* To do:
Only some lines are wanted. Transcribe, exactly, the lines below from the line with "table_cell [230, 1331, 604, 1371]" up to and including the line with "table_cell [1002, 435, 1119, 460]".
• • • • • • •
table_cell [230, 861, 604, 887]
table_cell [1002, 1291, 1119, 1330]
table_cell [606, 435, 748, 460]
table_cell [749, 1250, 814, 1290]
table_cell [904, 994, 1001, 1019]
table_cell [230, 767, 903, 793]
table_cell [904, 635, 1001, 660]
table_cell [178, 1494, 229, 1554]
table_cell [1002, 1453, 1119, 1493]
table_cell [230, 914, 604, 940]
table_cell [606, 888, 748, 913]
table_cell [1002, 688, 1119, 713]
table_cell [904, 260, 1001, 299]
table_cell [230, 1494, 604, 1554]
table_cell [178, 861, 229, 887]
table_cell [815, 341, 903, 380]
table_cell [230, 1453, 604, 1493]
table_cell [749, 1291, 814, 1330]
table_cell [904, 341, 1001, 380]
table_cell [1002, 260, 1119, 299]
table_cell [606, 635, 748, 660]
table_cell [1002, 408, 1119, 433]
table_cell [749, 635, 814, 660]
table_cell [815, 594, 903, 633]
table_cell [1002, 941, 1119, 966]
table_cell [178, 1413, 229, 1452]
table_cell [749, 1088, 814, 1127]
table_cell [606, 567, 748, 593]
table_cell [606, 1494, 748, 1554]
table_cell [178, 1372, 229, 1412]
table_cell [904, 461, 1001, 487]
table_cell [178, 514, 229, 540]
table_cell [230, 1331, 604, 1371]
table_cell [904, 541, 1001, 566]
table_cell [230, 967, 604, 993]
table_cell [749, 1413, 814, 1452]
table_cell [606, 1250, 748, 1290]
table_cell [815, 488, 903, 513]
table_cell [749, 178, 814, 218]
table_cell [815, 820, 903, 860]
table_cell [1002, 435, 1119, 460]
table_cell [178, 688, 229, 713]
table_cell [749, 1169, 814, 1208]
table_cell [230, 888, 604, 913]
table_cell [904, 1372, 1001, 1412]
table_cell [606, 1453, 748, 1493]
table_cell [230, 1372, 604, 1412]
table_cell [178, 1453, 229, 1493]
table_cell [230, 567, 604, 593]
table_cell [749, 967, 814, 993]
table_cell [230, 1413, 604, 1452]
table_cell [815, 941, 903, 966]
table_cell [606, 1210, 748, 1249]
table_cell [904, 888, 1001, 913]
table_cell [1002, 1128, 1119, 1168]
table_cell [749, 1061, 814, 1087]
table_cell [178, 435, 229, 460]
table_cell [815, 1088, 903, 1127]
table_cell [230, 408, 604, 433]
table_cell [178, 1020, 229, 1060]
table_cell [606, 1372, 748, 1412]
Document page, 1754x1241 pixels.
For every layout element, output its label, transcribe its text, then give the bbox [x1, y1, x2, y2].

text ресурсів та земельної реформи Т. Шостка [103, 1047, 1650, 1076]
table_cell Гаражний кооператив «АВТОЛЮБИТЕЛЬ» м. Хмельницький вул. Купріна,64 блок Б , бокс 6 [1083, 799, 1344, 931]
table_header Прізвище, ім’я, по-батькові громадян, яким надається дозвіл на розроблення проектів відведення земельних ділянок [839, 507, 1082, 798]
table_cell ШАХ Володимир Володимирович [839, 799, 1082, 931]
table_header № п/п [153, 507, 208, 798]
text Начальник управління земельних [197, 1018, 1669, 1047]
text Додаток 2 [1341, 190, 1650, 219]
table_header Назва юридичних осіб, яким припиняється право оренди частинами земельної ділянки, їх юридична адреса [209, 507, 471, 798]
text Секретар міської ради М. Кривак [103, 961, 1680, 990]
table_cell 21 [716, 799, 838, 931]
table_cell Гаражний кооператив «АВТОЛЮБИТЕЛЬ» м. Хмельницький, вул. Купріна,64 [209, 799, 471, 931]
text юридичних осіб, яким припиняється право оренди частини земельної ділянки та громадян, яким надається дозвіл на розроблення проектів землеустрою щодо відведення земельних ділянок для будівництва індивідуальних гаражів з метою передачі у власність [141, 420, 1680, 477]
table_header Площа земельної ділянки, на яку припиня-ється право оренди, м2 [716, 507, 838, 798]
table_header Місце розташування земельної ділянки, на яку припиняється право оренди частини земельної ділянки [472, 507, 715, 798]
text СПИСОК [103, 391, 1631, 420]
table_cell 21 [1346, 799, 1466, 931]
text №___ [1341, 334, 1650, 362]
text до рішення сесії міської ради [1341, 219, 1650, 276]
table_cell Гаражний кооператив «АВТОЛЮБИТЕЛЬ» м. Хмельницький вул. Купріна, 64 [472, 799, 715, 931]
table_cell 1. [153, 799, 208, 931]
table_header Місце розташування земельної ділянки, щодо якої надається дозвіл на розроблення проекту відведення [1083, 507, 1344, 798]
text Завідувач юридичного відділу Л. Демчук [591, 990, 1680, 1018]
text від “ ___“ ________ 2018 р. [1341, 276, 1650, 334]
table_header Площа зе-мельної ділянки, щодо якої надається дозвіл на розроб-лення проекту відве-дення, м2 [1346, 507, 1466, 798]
• • • • • • •
* Task result:
table_cell [230, 1331, 604, 1371]
table_cell [904, 541, 1001, 566]
table_cell [230, 967, 604, 993]
table_cell [749, 1413, 814, 1452]
table_cell [606, 1250, 748, 1290]
table_cell [815, 488, 903, 513]
table_cell [749, 178, 814, 218]
table_cell [815, 820, 903, 860]
table_cell [1002, 435, 1119, 460]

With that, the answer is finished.